▶ _WHAT TO WORK ON_:
Can you turn the text read from all of the records below into a Markdown table with the columns "Row" and "Line", giving each line its own numbered row and skipping blank lines? Leave the pictures out of the answer.
*** Opening LISTED ENTRIES ***
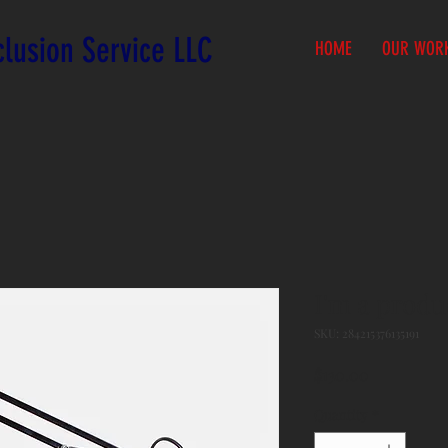
lusion Service LLC
HOME
OUR WOR
I'm a produ
SKU: 284215376135191
Price
$130.00
Quantity
*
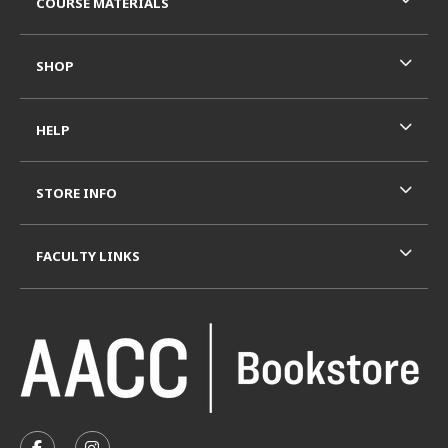
COURSE MATERIALS
SHOP
HELP
STORE INFO
FACULTY LINKS
VISIT US ON SOCIAL MEDIA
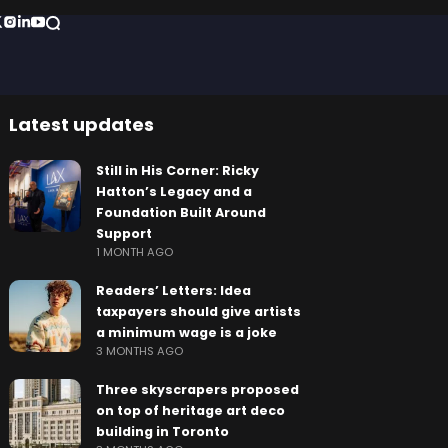
Latest updates
Still in His Corner: Ricky
Hatton’s Legacy and a
Foundation Built Around
Support
1 MONTH AGO
Readers’ Letters: Idea
taxpayers should give artists
a minimum wage is a joke
3 MONTHS AGO
Three skyscrapers proposed
on top of heritage art deco
building in Toronto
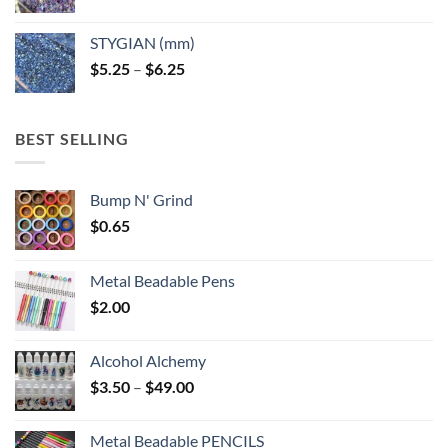
range:
$5.25
STYGIAN (mm)
through
Price
$
5.25
–
$
6.25
$6.25
range:
$5.25
through
BEST SELLING
$6.25
Bump N' Grind
$
0.65
Metal Beadable Pens
$
2.00
Alcohol Alchemy
Price
$
3.50
–
$
49.00
range:
$3.50
Metal Beadable PENCILS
*** Closing LISTED ENTRIES ***
▶ _RESULT OF THIS TASK_:
| Row | Line |
|---|---|
| 1 | lusion Service LLC |
| 2 | HOME |
| 3 | OUR WOR |
| 4 | I'm a produ |
| 5 | SKU: 284215376135191 |
| 6 | Price |
| 7 | $130.00 |
| 8 | Quantity |
| 9 | * |
| 10 | COURSE MATERIALS |
| 11 | SHOP |
| 12 | HELP |
| 13 | STORE INFO |
| 14 | FACULTY LINKS |
| 15 | VISIT US ON SOCIAL MEDIA |
| 16 | Latest updates |
| 17 | Still in His Corner: Ricky |
| 18 | Hatton’s Legacy and a |
| 19 | Foundation Built Around |
| 20 | Support |
| 21 | 1 MONTH AGO |
| 22 | Readers’ Letters: Idea |
| 23 | taxpayers should give artists |
| 24 | a minimum wage is a joke |
| 25 | 3 MONTHS AGO |
| 26 | Three skyscrapers proposed |
| 27 | on top of heritage art deco |
| 28 | building in Toronto |
| 29 | range: |
| 30 | $5.25 |
| 31 | STYGIAN (mm) |
| 32 | through |
| 33 | Price |
| 34 | $ |
| 35 | 5.25 |
| 36 | – |
| 37 | $ |
| 38 | 6.25 |
| 39 | $6.25 |
| 40 | range: |
| 41 | $5.25 |
| 42 | through |
| 43 | BEST SELLING |
| 44 | $6.25 |
| 45 | Bump N' Grind |
| 46 | $ |
| 47 | 0.65 |
| 48 | Metal Beadable Pens |
| 49 | $ |
| 50 | 2.00 |
| 51 | Alcohol Alchemy |
| 52 | Price |
| 53 | $ |
| 54 | 3.50 |
| 55 | – |
| 56 | $ |
| 57 | 49.00 |
| 58 | range: |
| 59 | $3.50 |
| 60 | Metal Beadable PENCILS |